Lemon drizzle is one of my favourite cakes to eat and make. A very good friend of mine doesn’t like lemon related sweet treats and I have to say, when I found out, she went down in my estimations slightly. I just don’t understand.

Lemon drizzle seems to be divided into two camps; those with a crunchy topping and those without. I prefer those without, the drizzle of my dreams is soft, tart and saturated in lemon sugar syrup without leaving crystals of sugar on the top. Here’s how I do it:

Ingredients:

175g margarine/soft butter

175g caster sugar

3 eggs beaten

zest of 3 lemons BUT NOT THE PITH!

3 tbsp whole milk

175g self raising flour

juice of 3 lemons

50g caster sugar

Grease and line a 20 x 20cm tin with greaseproof paper. I line like this. Use whatever size tin you have to hand, for a larger pan the bake time is usually less as the cake is less thick. For a smaller tin the bake time is usually longer. You’re looking for the edges of the cake to be pulling away from the sides and for a skewer to come out of the centre clean.

Preheat the oven to 170C. Check the rack is in the centre of the oven. Cream the margarine/butter with 175g caster sugar until really light and creamy. Takes about 4 minutes in a stand mixer. Add the beaten egg gradually, dribble by dribble. Then add the zest and the milk. Worry not if the mixture curdles. Fold in the flour with a metal spoon, pour into your tin, level with the back of a spoon and bake for 20 – 25 minutes until golden on the top and a skewer comes out clean from the middle.

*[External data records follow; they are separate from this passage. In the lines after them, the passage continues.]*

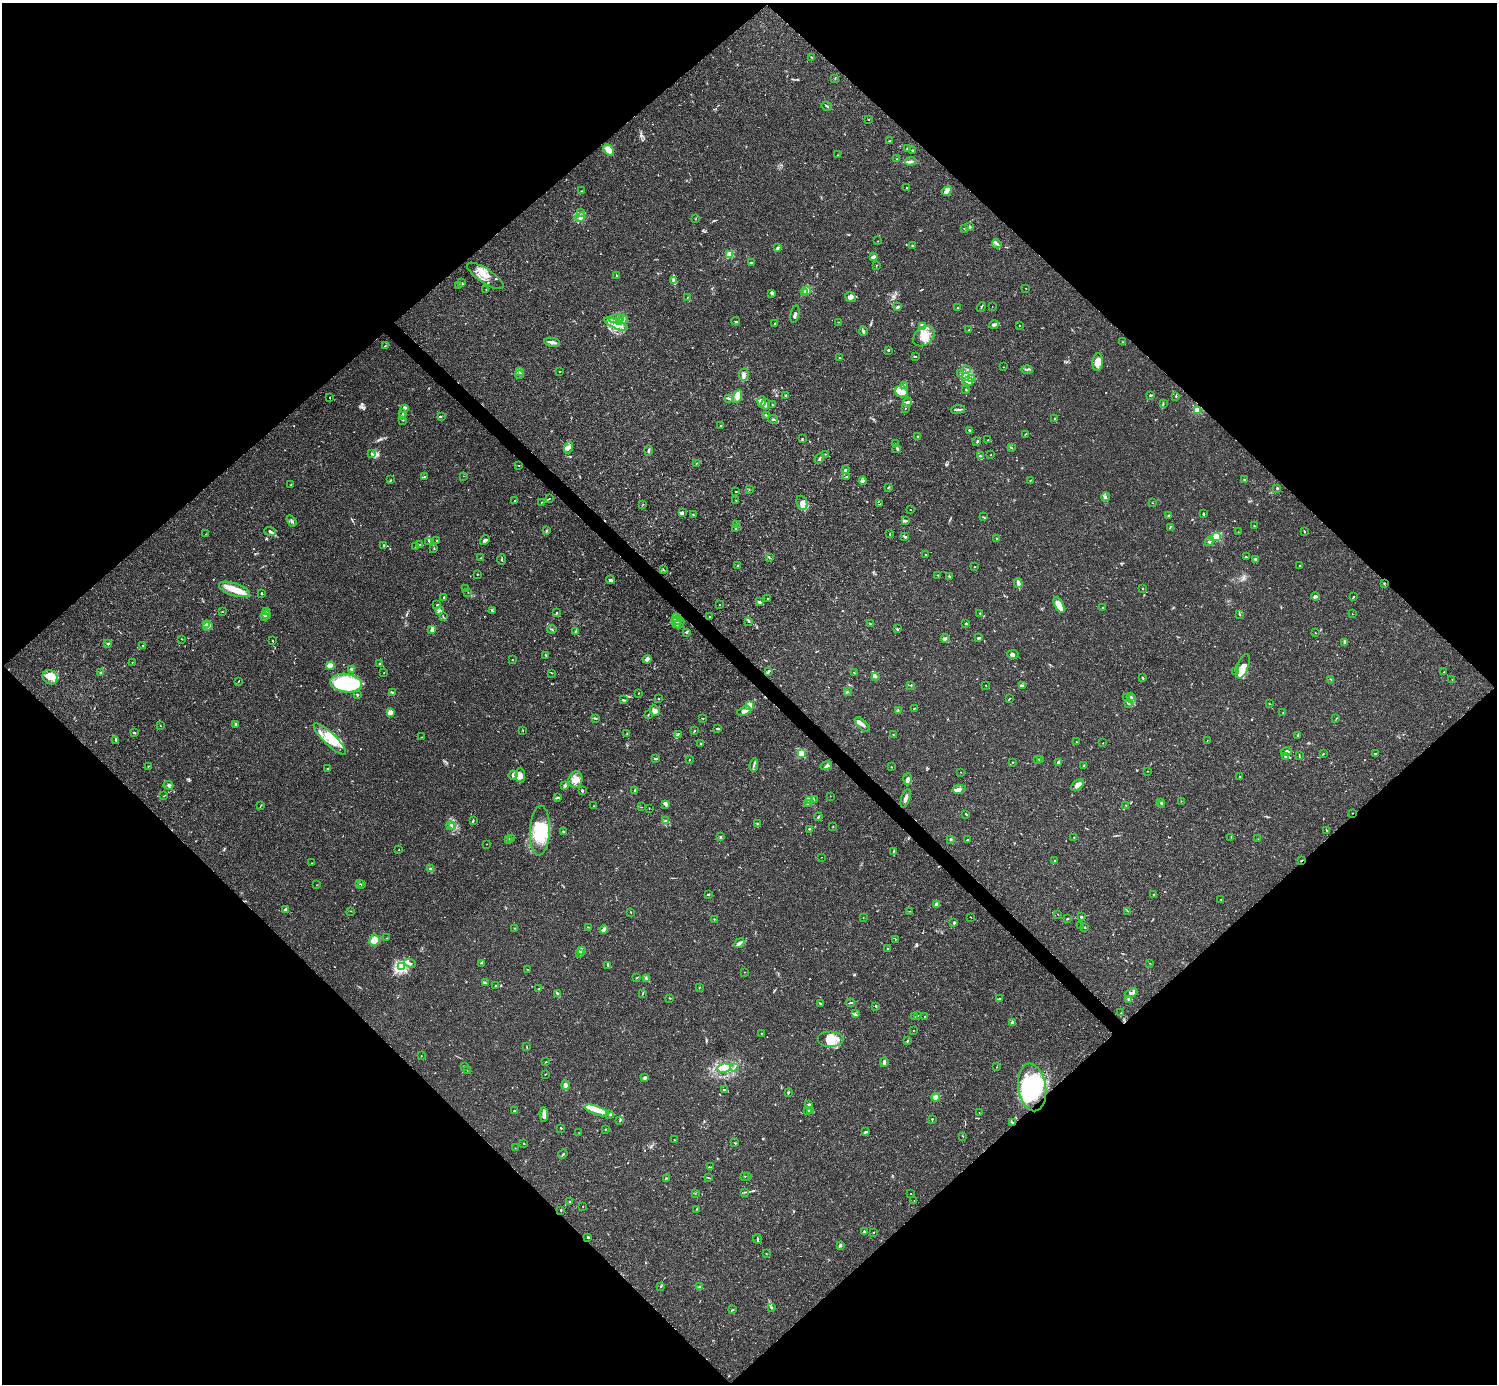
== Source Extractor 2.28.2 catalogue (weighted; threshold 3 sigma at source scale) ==
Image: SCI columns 2-5979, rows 158-5682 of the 5982 x 5981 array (HDU 1 of 3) = the unmasked area's bounding box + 8 px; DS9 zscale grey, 4 x 4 block average (1 PNG px = mean of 4 x 4 image px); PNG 1499 x 1386 px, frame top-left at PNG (2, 3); each listed source drawn as its Kron ellipse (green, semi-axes under 4 px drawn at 4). Shown black and unused: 51% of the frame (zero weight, under 3 of 4 exposures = <1% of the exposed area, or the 3 px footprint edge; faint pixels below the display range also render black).
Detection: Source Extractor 2.28.2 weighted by HDU 2 'WHT'. Background 0.0164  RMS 0.0022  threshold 0.00989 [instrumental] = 3 sigma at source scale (4.5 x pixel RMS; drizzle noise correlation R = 1.50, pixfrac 1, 0.05/0.05 arcsec/px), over >= 5 px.
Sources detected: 886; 7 too faint to see at this stretch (4 x 4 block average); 8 inside a brighter object's white glare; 5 cosmic-ray / hot-pixel residue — neither listed nor drawn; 27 coinciding with a brighter row at this scale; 115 inside a brighter listed object's ellipse — not listed separately; of the other 724, all 500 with FLUX_AUTO >= 0.43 (the completeness limit of this list) listed and drawn (224 fainter detections not listed), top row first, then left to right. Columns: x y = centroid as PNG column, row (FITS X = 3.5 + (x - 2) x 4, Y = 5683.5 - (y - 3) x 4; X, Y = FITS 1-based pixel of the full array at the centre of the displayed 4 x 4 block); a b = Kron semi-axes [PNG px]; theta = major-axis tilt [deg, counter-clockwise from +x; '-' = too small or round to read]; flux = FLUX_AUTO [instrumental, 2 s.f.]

Leave to cool slightly on a wire rack still in the tin and then make the sugar syrup by heating the juice of 3 lemons with 50g of caster sugar for about 2 minutes until the sugar dissolves and is just starting to bubble away. Poke lots of holes in your cake with a skewer and pour the syrup over the top, being careful not to let it all seep down the sides and drizzle the bottom of your cake only.

Then (now this is the important bit), lay out a large piece of foil, then on top of it a large piece of greaseproof paper – they need to be big enough to use as wrapping paper for your cake. Pick your drizzle cake up by the greaseproof paper it sits on in the tin and move to your wrapping paper. Then wrap your cake carefully, using the foil to fold the edges over. Leave the cake to cool like this. The heat of the cake and the lemon sugar syrup combine to create the most moist, zingy lemon sponge. Just the way I like it.